Step 6:   For signatures, combine the known writing on as many single pages as required to hold them. This permits examination of the writing for common traits and differences. I then extract the questioned signature from the questioned documents and place it on the page with the known writing. I often change the color of the questioned writing to easily distinguish between the known and questioned signatures.

Step 7:   Begin to make the comparisons. Make a copy of the questioned signature to produce an overlay for comparing with the known writing. Change the color of the copy to red.

Step 8:   Place the copy of the questioned writing over the known writing to compare the two for similarities and differences.

Step 9:   For each known signature, proportionally set the questioned writing to a height that matches the known writing. This doesn’t change the proportions of the writing. Due to variations, research shows that capital letters are not useful for height comparison.

Step 10: When necessary, measure the letters in the writing using the Photoshop ruler tool. Both heights and angles are measured. Export the data to Microsoft Excel for statistical analysis. Statistical analysis software is also used.

When I discover common features in the known writing, I enlarge those features to learn the details of the way the writing strokes were formed. Features such as connections between letters, initial and terminal strokes, and unique idiosyncrasies are examined. I measure relative sizes to determine whether there is consistency in the intra-writer variability.

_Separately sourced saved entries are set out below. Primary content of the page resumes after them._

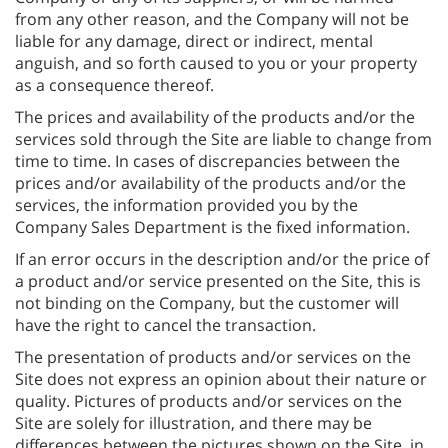
from any other reason, and the Company will not be
liable for any damage, direct or indirect, mental
anguish, and so forth caused to you or your property
as a consequence thereof.
The prices and availability of the products and/or the
services sold through the Site are liable to change from
time to time. In cases of discrepancies between the
prices and/or availability of the products and/or the
services, the information provided you by the
Company Sales Department is the fixed information.
If an error occurs in the description and/or the price of
a product and/or service presented on the Site, this is
not binding on the Company, but the customer will
have the right to cancel the transaction.
The presentation of products and/or services on the
Site does not express an opinion about their nature or
quality. Pictures of products and/or services on the
Site are solely for illustration, and there may be
differences between the pictures shown on the Site, in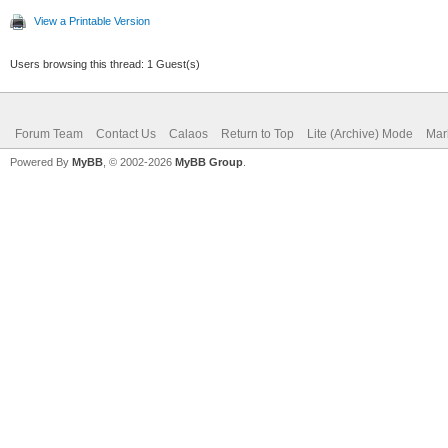
View a Printable Version
Users browsing this thread: 1 Guest(s)
Forum Team
Contact Us
Calaos
Return to Top
Lite (Archive) Mode
Mar
Powered By
MyBB
, © 2002-2026
MyBB Group
.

Essentially, my examination starts at a gross level then works to a more detailed analysis. The gross-level examination is used to determine whether a more detailed analysis is necessary.

The document examiner’s SOP includes asking questions of the client to determine the source of the questioned document and exemplars. As an example, the document examiner may need to learn whether the suspected writer of the questioned document had access to the writing instrument used to execute the document.

Summary for using a standard operation procedure

Many times, in trial and deposition I’ve been asked whether I use industry standards for performing the examination. I always state that I use the SWGDOC, SAFE, and/or ASTM standards as appropriate. These standards do not offer a standard operating procedure. They offer guidance on steps for examining a document. A standard operating procedure offers the detail of the applied methodology. When a document examiner follows a standard operating procedure, there is a greater chance that steps will not be missed in the analysis.

Some document examiners state they have a methodology because they use ACE-V (Analysis, Comparison, Examination, and Verification). ACE-V is not a methodology. The methodology is the standard operating procedure that would be used to implement the process.